--- Source material ---
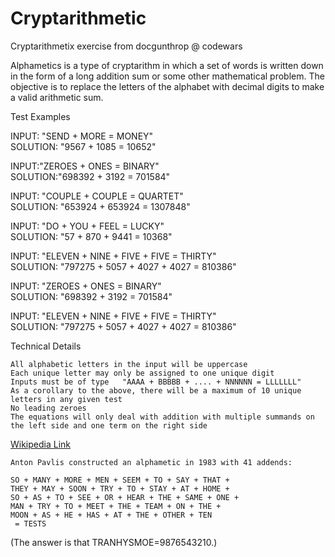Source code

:# Cryptarithmetic

Cryptarithmetix exercise from docgunthrop @ codewars


Alphametics is a type of cryptarithm in which a set of words is written down in the form of a long 
addition sum or some other mathematical problem. The objective is to replace the letters of the alphabet 
with decimal digits to make a valid arithmetic sum.

Test Examples

INPUT: "SEND + MORE = MONEY"   
SOLUTION: "9567 + 1085 = 10652"
 
INPUT:"ZEROES + ONES = BINARY"               
SOLUTION:"698392 + 3192 = 701584"           
        
INPUT: "COUPLE + COUPLE = QUARTET"  
SOLUTION: "653924 + 653924 = 1307848"

INPUT: "DO + YOU + FEEL = LUCKY"     
SOLUTION: "57 + 870 + 9441 = 10368"
        
INPUT: "ELEVEN + NINE + FIVE + FIVE = THIRTY"   
SOLUTION: "797275 + 5057 + 4027 + 4027 = 810386"
                    
INPUT: "ZEROES + ONES = BINARY"               
SOLUTION: "698392 + 3192 = 701584"              

INPUT: "ELEVEN + NINE + FIVE + FIVE = THIRTY"  
SOLUTION: "797275 + 5057 + 4027 + 4027 = 810386"

     
Technical Details

    All alphabetic letters in the input will be uppercase
    Each unique letter may only be assigned to one unique digit
    Inputs must be of type   "AAAA + BBBBB + .... + NNNNNN = LLLLLLL"
    As a corollary to the above, there will be a maximum of 10 unique letters in any given test
    No leading zeroes
    The equations will only deal with addition with multiple summands on the left side and one term on the right side
    
    
   [Wikipedia Link](https://en.wikipedia.org/wiki/Verbal_arithmetic) 
    
    
    Anton Pavlis constructed an alphametic in 1983 with 41 addends:

    SO + MANY + MORE + MEN + SEEM + TO + SAY + THAT +
    THEY + MAY + SOON + TRY + TO + STAY + AT + HOME +
    SO + AS + TO + SEE + OR + HEAR + THE + SAME + ONE +
    MAN + TRY + TO + MEET + THE + TEAM + ON + THE +
    MOON + AS + HE + HAS + AT + THE + OTHER + TEN
     = TESTS

(The answer is that TRANHYSMOE=9876543210.)
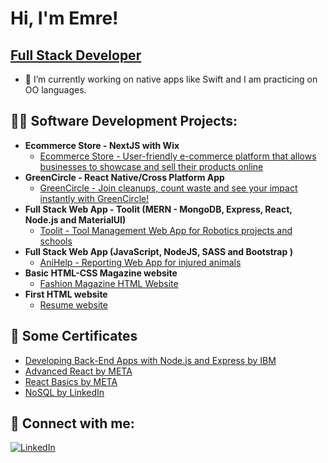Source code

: <h1>Hi, I'm Emre! <br/></h1> <h2><a href="https://www.linkedin.com/in/eemraydin/">Full Stack Developer</a></h2>

- 🌱 I’m currently working on native apps like Swift and I am practicing on OO languages.

<h2>👨‍💻 Software Development Projects:</h2>


- <b> Ecommerce Store - NextJS with Wix </b>
  - [Ecommerce Store - User-friendly e-commerce platform that allows businesses to showcase and sell their products online](https://github.com/eemraydin/e-commerce-NextJS)
- <b> GreenCircle - React Native/Cross Platform App </b>
  - [GreenCircle - Join cleanups, count waste and see your impact instantly with GreenCircle!](https://github.com/eemraydin/GreenCircle)
- <b>Full Stack Web App - Toolit (MERN - MongoDB, Express, React, Node.js and MaterialUI) </b>
  - [Toolit - Tool Management Web App for Robotics projects and schools](https://github.com/eemraydin/Toolit-ToolManagement)
- <b>Full Stack Web App (JavaScript, NodeJS, SASS and Bootstrap )</b>
  - [AniHelp - Reporting Web App for injured animals](https://github.com/eemraydin/AniHelp-GroupProject)
- <b>Basic HTML-CSS Magazine website</b>
  - [Fashion Magazine HTML Website](https://github.com/eemraydin/HTMLMagazineProject)
- <b>First HTML website</b>
  - [Resume website](https://github.com/eemraydin/FirstProject)
 

<h2>💼 Some Certificates </h2>

- [Developing Back-End Apps with Node.js and Express by IBM ](https://www.coursera.org/account/accomplishments/verify/4UQ43MXDJC8H)
- [Advanced React by META](https://www.coursera.org/account/accomplishments/verify/EWQC4CYP3KWA)
- [React Basics by META](https://www.coursera.org/account/accomplishments/verify/LY8A9ZPGFL62)
- [NoSQL by LinkedIn](https://www.linkedin.com/learning/certificates/603a3a9eb75da3d07c5fbd44fe7420b917c44ed3d317297aee1bbd325098aca1?u=57075641)



<h2> 🤳 Connect with me:</h2>

[![LinkedIn](https://img.shields.io/badge/-LinkedIn-blue?style=flat-square&logo=linkedin&logoColor=white)][linkedin]

[linkedin]: https://linkedin.com/in/eemraydin




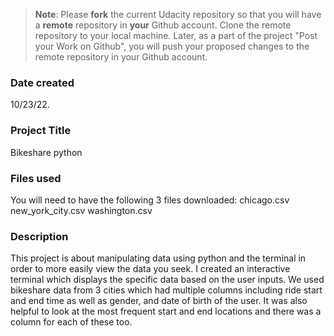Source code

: >**Note**: Please **fork** the current Udacity repository so that you will have a **remote** repository in **your** Github account. Clone the remote repository to your local machine. Later, as a part of the project "Post your Work on Github", you will push your proposed changes to the remote repository in your Github account.

### Date created
10/23/22.

### Project Title
Bikeshare python

### Files used
You will need to have the following 3 files downloaded:
chicago.csv
new_york_city.csv
washington.csv 

### Description
This project is about manipulating data using python and the terminal in order to more easily view the data you seek. I created an interactive terminal which displays the specific data based on the user inputs. We used bikeshare data from 3 cities which had multiple columns including ride start and end time as well as gender, and date of birth of the user. It was also helpful to look at the most frequent start and end locations and there was a column for each of these too.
---
Task goal
Only lines with the string "Full" belong in the answer; copy each of them from the listing.

Completed task
: <h1>Hi, I'm Emre! <br/></h1> <h2><a href="https://www.linkedin.com/in/eemraydin/">Full Stack Developer</a></h2>
- <b>Full Stack Web App - Toolit (MERN - MongoDB, Express, React, Node.js and MaterialUI) </b>
- <b>Full Stack Web App (JavaScript, NodeJS, SASS and Bootstrap )</b>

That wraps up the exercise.